Sheep farmers reliant on subsidies could profit from letting their land naturally return to woodland, a study suggests.
Most sheep farming in the UK is not profitable without subsidies, if farmers are paid for their labour, according to the research from Sheffield University.
But farmers could make money by allowing native trees to return to their land and selling “credits” for the amount of carbon dioxide the trees absorb as part of efforts to tackle climate change.
The study found farmers with at least 60 acres of land could turn a profit if they allowed it to naturally regenerate into woodland and were paid as little as £3 a tonne for the carbon the woods store.

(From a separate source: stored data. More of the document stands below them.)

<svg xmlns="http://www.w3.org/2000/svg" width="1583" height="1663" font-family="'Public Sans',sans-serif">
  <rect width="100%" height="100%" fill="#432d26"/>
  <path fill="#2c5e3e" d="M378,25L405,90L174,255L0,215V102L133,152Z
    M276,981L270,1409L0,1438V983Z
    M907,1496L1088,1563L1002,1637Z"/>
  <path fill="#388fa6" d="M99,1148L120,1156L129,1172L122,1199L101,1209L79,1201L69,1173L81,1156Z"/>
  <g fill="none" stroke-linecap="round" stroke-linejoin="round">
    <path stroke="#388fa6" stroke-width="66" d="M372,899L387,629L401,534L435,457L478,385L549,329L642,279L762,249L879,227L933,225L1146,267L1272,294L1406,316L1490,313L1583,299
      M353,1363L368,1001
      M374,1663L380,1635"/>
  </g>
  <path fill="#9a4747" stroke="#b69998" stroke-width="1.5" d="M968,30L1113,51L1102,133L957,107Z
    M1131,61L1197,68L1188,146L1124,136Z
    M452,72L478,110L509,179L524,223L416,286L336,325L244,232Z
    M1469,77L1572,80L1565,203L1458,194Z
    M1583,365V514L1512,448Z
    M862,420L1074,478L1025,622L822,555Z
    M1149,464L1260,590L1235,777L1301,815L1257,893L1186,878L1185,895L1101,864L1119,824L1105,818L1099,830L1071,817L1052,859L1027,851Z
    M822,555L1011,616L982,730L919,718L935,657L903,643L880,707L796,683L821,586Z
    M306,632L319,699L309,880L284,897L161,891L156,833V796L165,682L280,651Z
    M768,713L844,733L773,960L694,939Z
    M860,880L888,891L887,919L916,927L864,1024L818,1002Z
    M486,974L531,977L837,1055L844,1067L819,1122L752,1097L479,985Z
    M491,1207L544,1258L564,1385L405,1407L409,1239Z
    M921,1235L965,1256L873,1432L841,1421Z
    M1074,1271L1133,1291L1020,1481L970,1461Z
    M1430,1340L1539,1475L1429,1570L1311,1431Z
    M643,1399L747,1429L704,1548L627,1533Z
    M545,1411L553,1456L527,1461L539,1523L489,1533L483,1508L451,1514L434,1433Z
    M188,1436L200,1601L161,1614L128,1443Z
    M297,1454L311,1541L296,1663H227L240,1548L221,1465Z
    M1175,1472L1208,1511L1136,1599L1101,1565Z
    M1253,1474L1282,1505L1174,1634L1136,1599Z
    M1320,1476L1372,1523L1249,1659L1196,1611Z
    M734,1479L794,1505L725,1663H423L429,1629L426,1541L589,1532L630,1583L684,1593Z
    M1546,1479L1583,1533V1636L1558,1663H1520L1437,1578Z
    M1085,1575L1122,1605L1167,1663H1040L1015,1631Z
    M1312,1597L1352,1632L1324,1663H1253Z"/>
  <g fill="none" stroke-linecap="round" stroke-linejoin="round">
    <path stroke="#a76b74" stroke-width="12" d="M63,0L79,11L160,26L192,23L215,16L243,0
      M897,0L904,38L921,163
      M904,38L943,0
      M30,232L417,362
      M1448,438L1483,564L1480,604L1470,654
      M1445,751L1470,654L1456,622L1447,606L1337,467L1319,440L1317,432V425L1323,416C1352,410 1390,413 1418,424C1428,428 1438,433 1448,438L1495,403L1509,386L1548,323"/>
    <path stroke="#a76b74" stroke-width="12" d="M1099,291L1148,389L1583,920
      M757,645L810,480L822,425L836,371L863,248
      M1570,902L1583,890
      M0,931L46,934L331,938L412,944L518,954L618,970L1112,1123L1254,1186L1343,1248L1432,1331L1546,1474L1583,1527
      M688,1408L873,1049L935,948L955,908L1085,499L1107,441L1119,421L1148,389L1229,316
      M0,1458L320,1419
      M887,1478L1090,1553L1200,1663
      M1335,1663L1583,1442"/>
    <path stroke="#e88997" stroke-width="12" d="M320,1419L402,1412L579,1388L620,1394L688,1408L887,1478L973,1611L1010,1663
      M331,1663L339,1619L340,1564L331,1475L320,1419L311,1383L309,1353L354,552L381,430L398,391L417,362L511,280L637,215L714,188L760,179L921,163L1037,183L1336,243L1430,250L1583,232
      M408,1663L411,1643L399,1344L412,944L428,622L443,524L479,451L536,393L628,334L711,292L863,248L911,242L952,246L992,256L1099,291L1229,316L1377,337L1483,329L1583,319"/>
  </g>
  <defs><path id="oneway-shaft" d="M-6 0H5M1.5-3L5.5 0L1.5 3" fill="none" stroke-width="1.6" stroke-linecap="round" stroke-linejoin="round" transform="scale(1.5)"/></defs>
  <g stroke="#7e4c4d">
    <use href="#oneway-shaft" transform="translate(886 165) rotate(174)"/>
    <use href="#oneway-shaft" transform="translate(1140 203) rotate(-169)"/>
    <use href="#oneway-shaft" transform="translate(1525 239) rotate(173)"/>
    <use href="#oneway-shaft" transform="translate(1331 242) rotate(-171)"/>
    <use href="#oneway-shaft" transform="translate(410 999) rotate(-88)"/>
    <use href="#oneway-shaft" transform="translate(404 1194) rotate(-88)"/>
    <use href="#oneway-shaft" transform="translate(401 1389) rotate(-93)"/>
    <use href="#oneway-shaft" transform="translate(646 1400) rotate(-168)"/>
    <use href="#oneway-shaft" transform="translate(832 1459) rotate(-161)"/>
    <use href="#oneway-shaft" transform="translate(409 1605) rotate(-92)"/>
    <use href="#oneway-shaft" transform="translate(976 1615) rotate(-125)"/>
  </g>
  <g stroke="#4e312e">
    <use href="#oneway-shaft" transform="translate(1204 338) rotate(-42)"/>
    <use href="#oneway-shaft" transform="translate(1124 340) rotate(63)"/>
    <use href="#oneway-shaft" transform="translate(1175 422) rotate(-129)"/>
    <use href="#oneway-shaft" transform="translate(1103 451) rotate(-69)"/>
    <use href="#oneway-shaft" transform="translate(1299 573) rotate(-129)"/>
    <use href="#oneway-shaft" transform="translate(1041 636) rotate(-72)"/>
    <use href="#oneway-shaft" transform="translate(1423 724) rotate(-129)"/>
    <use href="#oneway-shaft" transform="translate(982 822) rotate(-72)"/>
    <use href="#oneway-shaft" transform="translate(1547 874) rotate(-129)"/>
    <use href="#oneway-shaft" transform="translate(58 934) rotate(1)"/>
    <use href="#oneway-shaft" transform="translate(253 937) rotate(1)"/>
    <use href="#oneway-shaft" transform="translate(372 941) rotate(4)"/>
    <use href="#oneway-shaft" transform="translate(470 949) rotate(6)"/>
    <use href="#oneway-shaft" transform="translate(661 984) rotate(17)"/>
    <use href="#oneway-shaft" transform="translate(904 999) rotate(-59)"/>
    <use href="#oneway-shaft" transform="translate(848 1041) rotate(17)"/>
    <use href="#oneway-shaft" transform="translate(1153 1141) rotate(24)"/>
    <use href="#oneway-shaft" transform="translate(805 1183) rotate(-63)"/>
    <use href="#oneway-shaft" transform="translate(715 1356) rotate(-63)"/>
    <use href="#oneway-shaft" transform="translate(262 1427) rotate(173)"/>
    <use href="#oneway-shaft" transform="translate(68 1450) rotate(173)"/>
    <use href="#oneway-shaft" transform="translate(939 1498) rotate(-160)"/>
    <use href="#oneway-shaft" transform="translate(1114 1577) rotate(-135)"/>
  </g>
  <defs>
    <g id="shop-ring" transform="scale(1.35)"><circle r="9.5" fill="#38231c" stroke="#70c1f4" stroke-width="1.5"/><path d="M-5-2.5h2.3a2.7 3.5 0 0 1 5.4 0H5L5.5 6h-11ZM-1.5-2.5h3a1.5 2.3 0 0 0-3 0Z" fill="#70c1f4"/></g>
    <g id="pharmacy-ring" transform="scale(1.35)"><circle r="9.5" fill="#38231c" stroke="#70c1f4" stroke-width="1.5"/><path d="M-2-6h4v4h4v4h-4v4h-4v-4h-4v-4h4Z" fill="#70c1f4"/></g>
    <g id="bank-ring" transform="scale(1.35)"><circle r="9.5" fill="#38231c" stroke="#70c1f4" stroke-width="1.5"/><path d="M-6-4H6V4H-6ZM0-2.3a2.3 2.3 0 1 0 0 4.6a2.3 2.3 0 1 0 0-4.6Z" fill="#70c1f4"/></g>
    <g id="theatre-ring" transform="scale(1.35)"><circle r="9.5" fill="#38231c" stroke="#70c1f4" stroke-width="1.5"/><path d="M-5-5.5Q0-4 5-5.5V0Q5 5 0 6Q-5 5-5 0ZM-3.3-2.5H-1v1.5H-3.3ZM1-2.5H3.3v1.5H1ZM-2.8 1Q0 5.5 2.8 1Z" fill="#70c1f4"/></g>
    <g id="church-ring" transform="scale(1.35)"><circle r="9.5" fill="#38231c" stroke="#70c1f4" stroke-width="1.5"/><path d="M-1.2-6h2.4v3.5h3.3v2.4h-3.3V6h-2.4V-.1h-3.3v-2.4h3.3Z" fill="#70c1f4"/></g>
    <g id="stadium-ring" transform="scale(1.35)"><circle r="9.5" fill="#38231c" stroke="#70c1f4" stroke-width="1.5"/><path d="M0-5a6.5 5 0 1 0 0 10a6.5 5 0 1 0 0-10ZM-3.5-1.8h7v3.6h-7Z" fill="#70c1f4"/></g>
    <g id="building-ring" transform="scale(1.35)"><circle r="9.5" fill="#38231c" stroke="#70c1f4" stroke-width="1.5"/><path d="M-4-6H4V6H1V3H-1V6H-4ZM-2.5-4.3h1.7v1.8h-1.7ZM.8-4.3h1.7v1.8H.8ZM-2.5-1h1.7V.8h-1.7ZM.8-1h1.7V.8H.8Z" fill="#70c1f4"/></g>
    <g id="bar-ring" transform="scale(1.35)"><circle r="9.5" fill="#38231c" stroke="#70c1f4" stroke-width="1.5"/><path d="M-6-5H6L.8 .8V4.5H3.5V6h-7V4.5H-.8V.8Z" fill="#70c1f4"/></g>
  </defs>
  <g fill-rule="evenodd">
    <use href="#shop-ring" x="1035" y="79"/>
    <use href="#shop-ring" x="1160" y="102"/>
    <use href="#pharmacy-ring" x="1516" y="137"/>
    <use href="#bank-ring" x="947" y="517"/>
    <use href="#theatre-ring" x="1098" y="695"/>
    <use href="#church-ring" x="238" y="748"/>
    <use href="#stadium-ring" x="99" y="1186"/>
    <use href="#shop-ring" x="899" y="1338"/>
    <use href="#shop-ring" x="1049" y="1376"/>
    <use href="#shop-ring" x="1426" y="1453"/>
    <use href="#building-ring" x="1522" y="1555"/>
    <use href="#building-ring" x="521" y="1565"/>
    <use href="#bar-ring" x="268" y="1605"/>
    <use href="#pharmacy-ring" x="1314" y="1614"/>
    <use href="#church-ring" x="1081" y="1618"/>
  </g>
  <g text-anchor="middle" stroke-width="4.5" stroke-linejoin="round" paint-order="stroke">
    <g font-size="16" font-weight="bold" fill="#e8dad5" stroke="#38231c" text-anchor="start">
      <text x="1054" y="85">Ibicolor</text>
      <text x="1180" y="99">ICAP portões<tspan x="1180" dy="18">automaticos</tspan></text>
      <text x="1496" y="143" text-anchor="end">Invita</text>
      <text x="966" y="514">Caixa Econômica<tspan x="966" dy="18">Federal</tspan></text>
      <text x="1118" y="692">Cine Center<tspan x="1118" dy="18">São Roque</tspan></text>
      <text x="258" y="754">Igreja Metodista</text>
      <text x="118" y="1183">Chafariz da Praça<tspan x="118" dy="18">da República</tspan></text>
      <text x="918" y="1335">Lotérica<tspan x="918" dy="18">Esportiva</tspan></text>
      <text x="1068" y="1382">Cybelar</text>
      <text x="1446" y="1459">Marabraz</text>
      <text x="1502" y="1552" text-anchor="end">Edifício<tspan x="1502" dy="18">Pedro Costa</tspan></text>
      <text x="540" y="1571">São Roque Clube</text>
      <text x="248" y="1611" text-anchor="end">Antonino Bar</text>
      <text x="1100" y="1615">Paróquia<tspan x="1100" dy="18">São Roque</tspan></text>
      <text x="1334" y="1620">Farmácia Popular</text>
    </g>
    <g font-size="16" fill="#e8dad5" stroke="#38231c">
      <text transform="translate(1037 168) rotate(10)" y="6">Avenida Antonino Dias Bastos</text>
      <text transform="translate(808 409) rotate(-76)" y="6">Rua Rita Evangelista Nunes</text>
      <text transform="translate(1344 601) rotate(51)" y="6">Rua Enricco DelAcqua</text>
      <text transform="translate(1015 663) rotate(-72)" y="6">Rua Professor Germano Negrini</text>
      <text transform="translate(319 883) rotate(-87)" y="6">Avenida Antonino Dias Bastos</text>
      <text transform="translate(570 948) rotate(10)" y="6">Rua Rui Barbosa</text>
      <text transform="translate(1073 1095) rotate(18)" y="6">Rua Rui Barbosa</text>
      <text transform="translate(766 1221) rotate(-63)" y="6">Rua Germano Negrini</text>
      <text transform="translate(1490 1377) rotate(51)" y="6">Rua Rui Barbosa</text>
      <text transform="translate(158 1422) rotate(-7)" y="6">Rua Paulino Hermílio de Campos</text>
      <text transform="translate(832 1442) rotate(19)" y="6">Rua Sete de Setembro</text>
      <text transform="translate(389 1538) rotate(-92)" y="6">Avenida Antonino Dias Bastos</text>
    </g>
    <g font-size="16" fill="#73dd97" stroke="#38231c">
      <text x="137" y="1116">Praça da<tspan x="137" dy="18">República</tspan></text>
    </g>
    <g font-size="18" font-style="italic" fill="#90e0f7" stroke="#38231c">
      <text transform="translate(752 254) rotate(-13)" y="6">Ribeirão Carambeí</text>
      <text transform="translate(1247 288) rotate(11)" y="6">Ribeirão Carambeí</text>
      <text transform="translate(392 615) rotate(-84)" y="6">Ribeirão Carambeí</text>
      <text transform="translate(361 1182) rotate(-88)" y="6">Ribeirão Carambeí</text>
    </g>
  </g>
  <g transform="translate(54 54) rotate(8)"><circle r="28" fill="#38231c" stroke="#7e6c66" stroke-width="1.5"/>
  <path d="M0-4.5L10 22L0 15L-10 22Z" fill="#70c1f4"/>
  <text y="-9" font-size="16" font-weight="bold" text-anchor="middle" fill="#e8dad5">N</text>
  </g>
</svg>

The credits could be bought by businesses or individuals who want to offset their emissions, for example from flights.
If they were sold for £15 a tonne – the current market price for carbon credits – they could make forests of any size profitable, the study published in the journal Environmental Research Letters said.
If farmers had to plant trees, they would need a price of around £42 per tonne of carbon stored – although government grants can help cover the costs of new woodland creation, the study said.
National Sheep Association chief executive Phil Stocker said expecting farmers to give up keeping sheep and plant forests “ignores two basic facts”.
He said: “Sheep farming is more than just a business, it is part of our culture and heritage and farmers get huge pride and satisfaction from farming sheep.”
Secondly, land management had to be looked at on a multi-functional basis, he said, adding: “Sheep farmers are managing one of our most precious resources – grassland – while also producing a fantastic and nutritious food from it.”
He said grassland stored carbon and supported wildlife, and sheep farming was at the heart of rural communities that the public benefited from when they visit the countryside.